The No. 7 seated Clippers were considered underdogs against the No. 2 Jazz. The series played out as predicted in Games 1 and 2 with the Jazz cementing decisive wins (they'd won by more than 10 in both match-ups). Games 3 and 4 went to the Clippers, with Manning putting up 33 points in Game 4 in spite of Karl Malone's 44-point onslaught. Game 5 was set for May 4th at the Delta Center. By half-time the Clippers were in control and led the Jazz by 12. But the Jazz rallied, bringing the lead to within four by the end of the third, and by the middle of the fourth, they took a commanding lead. It was a crushing loss to a crowning season, but the team would return to LA, hopes high, and to a city that had found its way home.
"We had an opportunity and weren't able to seal the deal," Manning remembers. "That was disappointing. I knew what was going on back home, but was focused on the fact that the season had come to an end."

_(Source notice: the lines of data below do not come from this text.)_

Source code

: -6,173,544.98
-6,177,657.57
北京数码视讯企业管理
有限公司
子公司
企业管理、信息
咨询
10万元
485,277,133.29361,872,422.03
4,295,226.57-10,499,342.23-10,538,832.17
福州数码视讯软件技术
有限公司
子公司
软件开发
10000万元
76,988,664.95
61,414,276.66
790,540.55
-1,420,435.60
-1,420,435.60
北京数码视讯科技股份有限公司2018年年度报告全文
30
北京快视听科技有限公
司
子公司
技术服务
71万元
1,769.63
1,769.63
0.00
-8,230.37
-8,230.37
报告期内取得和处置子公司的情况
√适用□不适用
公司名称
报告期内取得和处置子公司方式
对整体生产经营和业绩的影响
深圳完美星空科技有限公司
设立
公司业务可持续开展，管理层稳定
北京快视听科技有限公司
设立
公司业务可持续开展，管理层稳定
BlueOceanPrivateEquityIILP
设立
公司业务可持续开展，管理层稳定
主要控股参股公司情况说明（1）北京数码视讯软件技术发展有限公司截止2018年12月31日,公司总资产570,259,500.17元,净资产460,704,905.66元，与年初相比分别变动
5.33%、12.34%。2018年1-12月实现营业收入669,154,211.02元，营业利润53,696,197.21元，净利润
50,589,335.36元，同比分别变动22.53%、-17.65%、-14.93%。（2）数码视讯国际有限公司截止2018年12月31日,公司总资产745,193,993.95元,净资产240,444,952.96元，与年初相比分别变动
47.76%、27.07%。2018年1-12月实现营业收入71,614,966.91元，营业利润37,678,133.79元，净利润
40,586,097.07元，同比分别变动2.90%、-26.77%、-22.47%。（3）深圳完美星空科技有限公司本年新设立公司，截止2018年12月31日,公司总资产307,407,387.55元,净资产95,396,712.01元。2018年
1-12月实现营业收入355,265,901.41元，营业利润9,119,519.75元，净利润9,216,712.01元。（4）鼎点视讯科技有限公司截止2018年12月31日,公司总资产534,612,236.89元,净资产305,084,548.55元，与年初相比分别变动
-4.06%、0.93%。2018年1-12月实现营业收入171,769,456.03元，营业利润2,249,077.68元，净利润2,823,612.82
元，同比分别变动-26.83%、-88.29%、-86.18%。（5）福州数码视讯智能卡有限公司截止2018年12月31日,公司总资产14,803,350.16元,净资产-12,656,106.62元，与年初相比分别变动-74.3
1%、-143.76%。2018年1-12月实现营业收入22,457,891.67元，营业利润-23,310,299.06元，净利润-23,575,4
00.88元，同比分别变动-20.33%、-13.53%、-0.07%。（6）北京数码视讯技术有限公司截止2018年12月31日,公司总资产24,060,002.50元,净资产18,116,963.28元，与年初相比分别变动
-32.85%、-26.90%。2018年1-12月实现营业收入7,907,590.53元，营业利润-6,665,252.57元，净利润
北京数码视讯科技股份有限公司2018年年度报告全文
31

The curfew was officially lifted on Monday. City-wide looting and arson had subdued, and life returned in slow, desperate breaths. Schools reopened and businesses called on employees to return to work. Looking back now, some 20 years later, it's hard to make complete sense of it all. I understand the anger, and the enough-is-enough mentality. But on occasion the six-year-old in me still wonders, "But why?" By which I mean: Why were the officers acquitted when it was plain as day what happened? Why had we expected the justice system to work when it had failed us time and again before? Why in our neighborhood? Why us? ... Why? Much like the Lakers and Clippers, our season, too, had ended after six relentless days. I can't say for certain we came out on top. But we had survived the worst of it. And though we didn't know what would come next, we knew this: We could begin again.